As bicycles, smaller cars, and scooters become increasingly common on our roadways, potholes present more significant dangers. Even small potholes can cause serious injuries for bicyclists or small vehicles. Elderly citizens in electric mobility carts are especially vulnerable to injures from potholes.
Private Property Owner Liability
Owners of parking lots and other private property owners are liable for unreasonably large potholes that cause injuries. Pothole lawsuits are filed in state court under a premise liability theory. The extent of the injury is not a factor in being able to file a lawsuit – the key is whether there were money damages such as medical bills, lost wages, and pain and suffering.
If injured on public property, then the lawsuit is filed against the public entity that owns the property, such as: the department of transportation, or the city, county, or state. Although suits against the government can be an uphill battle, the government can be liable if the pothole had been previously reported, the street poorly repaired or maintained, or if the pothole was very deep and jagged. In these cases, plaintiffs have received more than a million dollars for their injuries.
The injured person must record the incident if she is anticipating a pothole lawsuit.
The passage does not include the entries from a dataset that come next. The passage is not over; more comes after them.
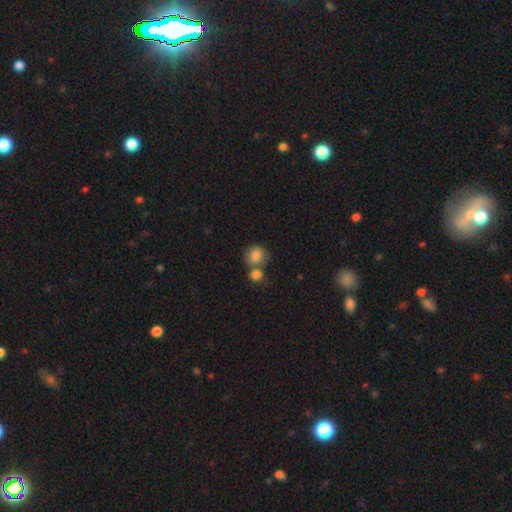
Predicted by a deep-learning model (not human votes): Smooth or featured: smooth — 84% (star or artifact — 8%)
How rounded: round — 78% (in between — 21%)
Merging: none — 45% (merger — 40%)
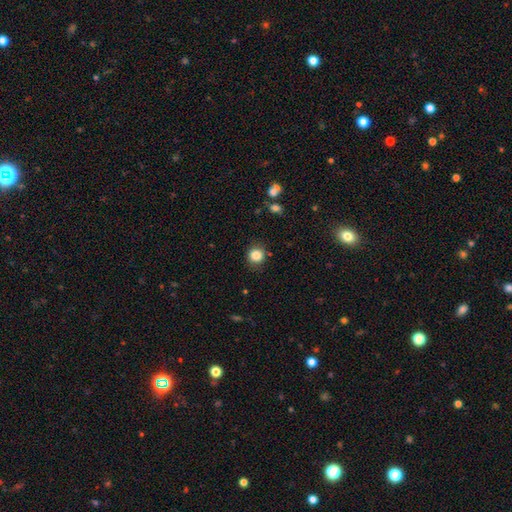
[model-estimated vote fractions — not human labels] A smooth galaxy with no disk features (85%) that is round (89%).

Vote fractions:
- Smooth or featured? smooth: 85% / star or artifact: 11% / featured or disk: 4%
- How rounded? round: 89% / in between: 10% / cigar-shaped: 1%
- Merging? none: 85% / minor disturbance: 10% / major disturbance: 3% / merger: 2%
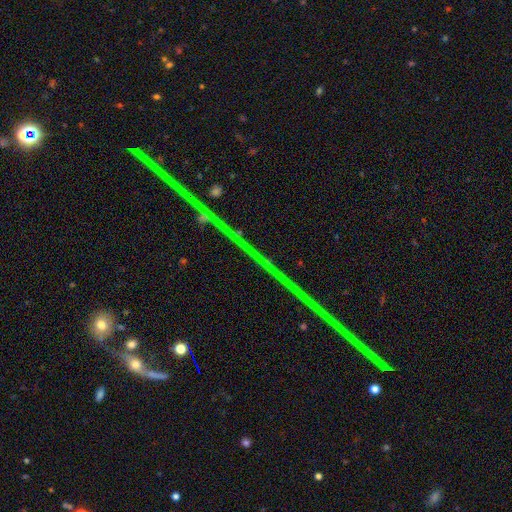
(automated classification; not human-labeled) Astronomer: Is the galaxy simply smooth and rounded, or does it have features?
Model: star or artifact — 81%.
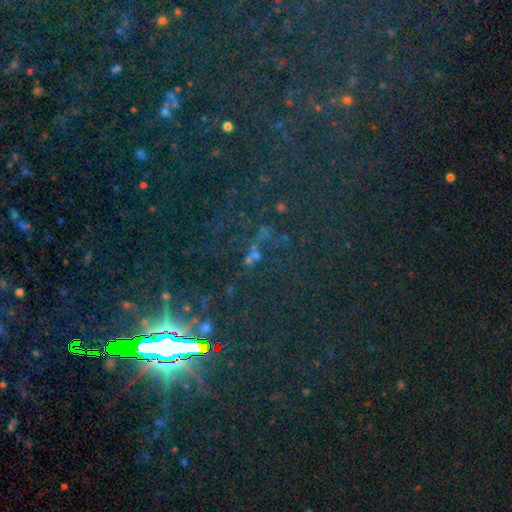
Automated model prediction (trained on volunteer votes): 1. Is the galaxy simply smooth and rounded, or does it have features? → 80% star or artifact, 11% smooth, 9% featured or disk.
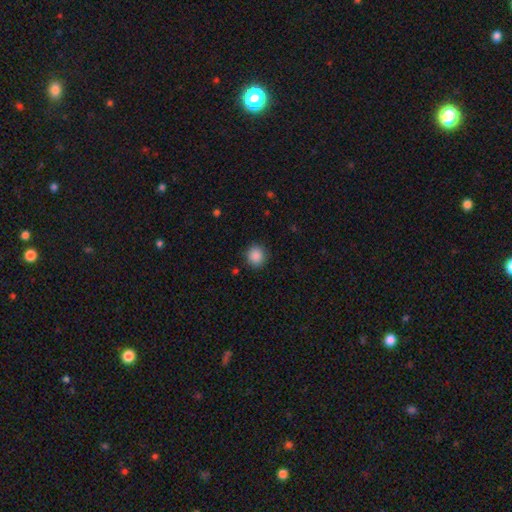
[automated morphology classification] Smooth or featured? Predicted: smooth (p=0.88). How rounded? Predicted: round (p=0.89). Merging? Predicted: none (p=0.89).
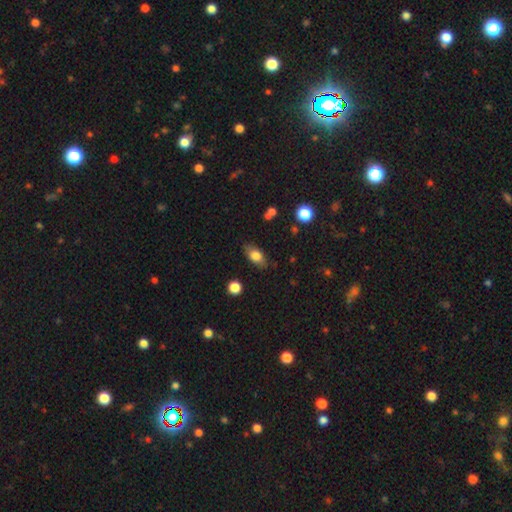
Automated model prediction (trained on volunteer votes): Smooth or featured: smooth — 78% (featured or disk — 14%)
How rounded: in between — 85% (round — 9%)
Merging: none — 80% (minor disturbance — 14%)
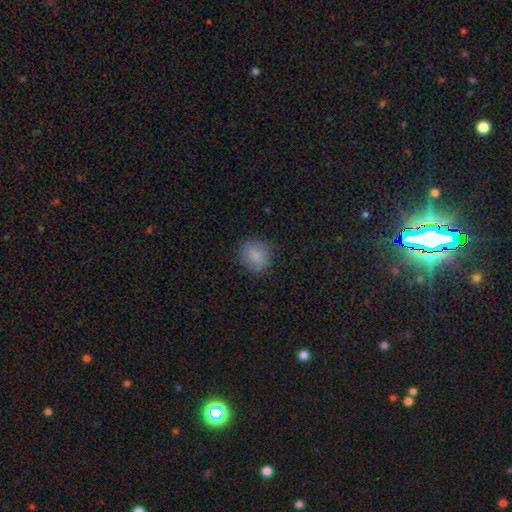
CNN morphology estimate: The model was most divided on "how rounded": round: 79%, in between: 20%, cigar-shaped: 1%. More confident: smooth or featured — smooth (86%); merging — none (83%).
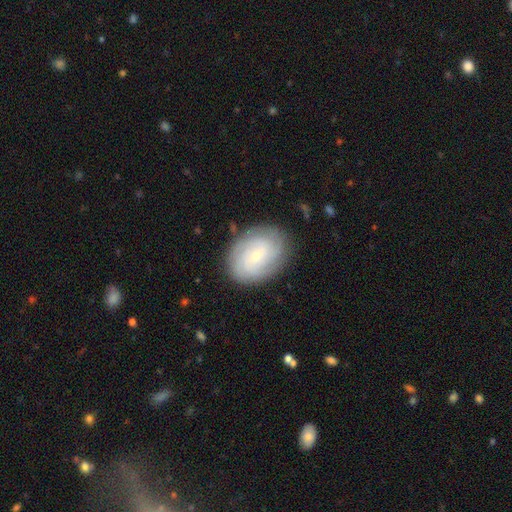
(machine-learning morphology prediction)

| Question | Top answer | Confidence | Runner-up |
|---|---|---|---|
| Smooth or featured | featured or disk | 71% | smooth (22%) |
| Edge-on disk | no | 97% | yes (3%) |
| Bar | no | 66% | weak (29%) |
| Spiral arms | yes | 93% | no (7%) |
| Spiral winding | tight | 70% | medium (24%) |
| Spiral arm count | can't tell | 36% | 3 (19%) |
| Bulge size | small | 75% | moderate (21%) |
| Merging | none | 83% | minor disturbance (12%) |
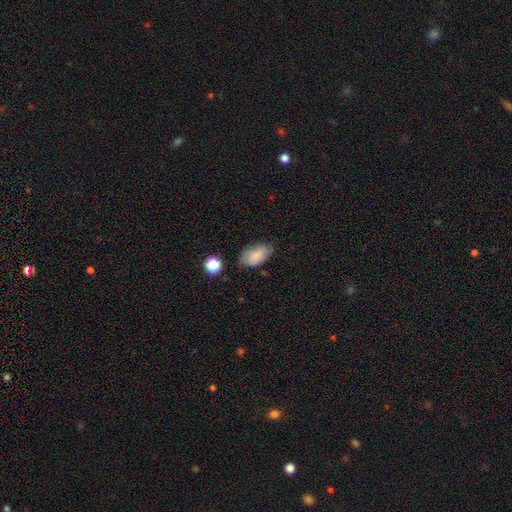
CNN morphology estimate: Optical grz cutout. It shows a smooth galaxy with no disk features (77%) that is in between round and cigar-shaped (93%). Merging: none (71%).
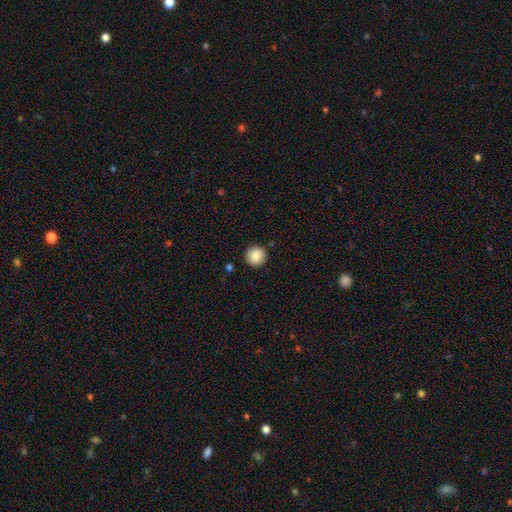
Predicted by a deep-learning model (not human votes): Morphology: type=smooth (86%); roundness=round (95%); merging=none (90%).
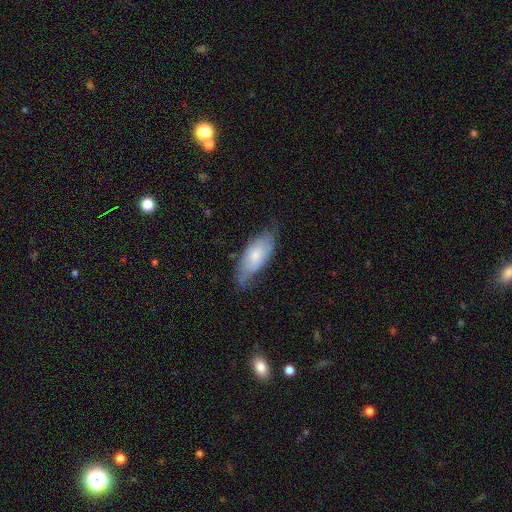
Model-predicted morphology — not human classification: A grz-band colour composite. It shows a smooth galaxy with no disk features (64%) that is in between round and cigar-shaped (82%). Merging: none (57%).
She should get contact information of all witnesses, call 911 as a record of the incident, go to a hospital to have her injuries assessed, and take pictures of the defect, bodily injuries, and property damage to car or bicycle.
These measures may be mildly embarrassing or seemingly inconvenient. However, they are necessary steps one must take if one is to preserve the evidence of a pothole injury.
Consulting an Attorney
An experienced personal injury lawyer can help you navigate the legal system, including filing and obtaining evidence. If you are uncomfortable with going onto the pothole site or speaking in front of a judge, then a lawyer can do that for you.